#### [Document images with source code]

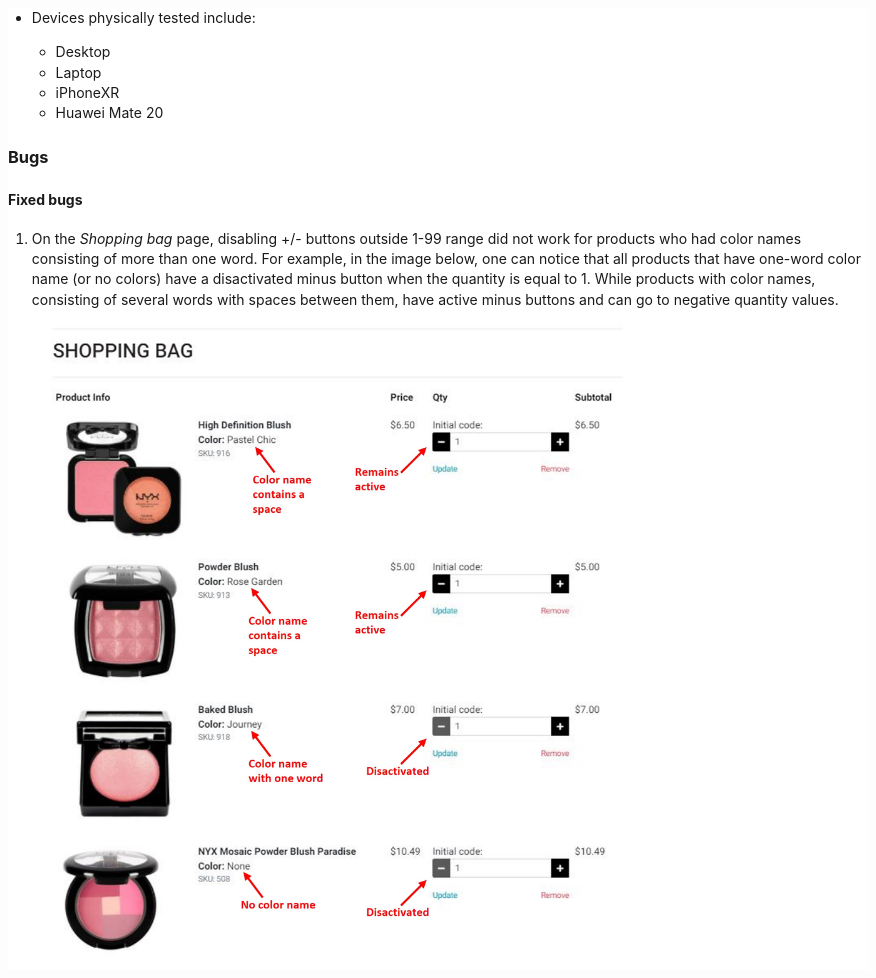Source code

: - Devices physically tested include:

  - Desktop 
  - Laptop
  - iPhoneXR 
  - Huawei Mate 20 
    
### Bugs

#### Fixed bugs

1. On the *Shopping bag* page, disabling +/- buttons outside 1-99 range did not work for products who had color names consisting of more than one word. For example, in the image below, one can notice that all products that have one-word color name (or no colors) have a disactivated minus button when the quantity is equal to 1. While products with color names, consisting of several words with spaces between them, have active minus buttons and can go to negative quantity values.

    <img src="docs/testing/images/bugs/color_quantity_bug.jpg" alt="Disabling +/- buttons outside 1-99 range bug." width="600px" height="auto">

---

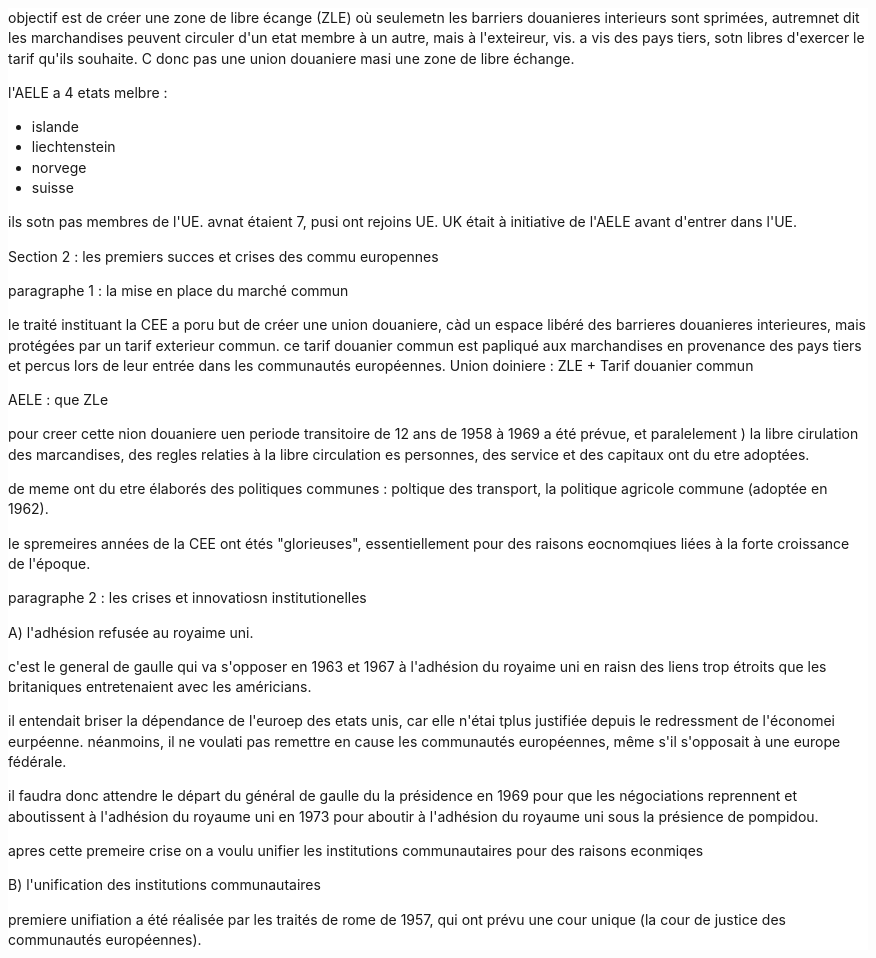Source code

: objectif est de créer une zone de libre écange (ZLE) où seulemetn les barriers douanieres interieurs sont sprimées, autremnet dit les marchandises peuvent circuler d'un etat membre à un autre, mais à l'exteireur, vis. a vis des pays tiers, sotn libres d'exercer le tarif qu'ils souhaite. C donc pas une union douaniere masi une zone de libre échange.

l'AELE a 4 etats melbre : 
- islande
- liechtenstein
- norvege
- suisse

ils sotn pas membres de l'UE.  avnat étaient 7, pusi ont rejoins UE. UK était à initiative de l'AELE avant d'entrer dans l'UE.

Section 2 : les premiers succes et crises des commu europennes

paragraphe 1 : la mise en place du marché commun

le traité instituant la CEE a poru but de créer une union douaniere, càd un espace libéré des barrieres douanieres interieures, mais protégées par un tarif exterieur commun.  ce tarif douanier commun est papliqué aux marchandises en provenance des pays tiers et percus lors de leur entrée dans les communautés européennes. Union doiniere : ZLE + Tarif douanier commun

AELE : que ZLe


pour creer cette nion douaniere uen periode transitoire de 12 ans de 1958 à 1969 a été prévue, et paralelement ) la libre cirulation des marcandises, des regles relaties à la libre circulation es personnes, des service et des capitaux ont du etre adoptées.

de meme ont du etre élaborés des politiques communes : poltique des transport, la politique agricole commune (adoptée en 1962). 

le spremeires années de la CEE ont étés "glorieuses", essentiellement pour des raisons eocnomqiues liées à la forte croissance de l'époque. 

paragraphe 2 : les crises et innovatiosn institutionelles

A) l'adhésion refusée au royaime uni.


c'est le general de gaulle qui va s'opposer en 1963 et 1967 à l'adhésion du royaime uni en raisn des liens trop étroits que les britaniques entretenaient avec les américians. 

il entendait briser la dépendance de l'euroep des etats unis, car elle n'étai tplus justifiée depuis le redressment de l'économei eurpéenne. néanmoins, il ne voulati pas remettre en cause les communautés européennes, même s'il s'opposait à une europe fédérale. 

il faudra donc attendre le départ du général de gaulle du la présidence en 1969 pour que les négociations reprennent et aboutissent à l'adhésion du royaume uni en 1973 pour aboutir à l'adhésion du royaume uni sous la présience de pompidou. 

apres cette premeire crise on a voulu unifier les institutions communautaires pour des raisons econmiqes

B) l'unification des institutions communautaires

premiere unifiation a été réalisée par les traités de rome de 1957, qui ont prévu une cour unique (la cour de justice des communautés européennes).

#### [HOW TO COMPLETE THIS TASK]
Of all the entries above, retype exactly the lines from the line with "B) l'unification des" to the line with "premiere unifiation a", both included, and no others.

#### [TASK SOLUTION]
B) l'unification des institutions communautaires

premiere unifiation a été réalisée par les traités de rome de 1957, qui ont prévu une cour unique (la cour de justice des communautés européennes).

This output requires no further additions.